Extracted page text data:
━━━━━━
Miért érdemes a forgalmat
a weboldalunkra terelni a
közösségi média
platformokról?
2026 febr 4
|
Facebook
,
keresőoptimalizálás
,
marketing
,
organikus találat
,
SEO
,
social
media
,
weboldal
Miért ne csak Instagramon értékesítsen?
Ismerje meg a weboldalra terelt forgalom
━━━━━━
(The task)
The output should be a character-exact copy of all entries.

(Exercise answer)
Miért érdemes a forgalmat
a weboldalunkra terelni a
közösségi média
platformokról?
2026 febr 4
|
Facebook
,
keresőoptimalizálás
,
marketing
,
organikus találat
,
SEO
,
social
media
,
weboldal
Miért ne csak Instagramon értékesítsen?
Ismerje meg a weboldalra terelt forgalom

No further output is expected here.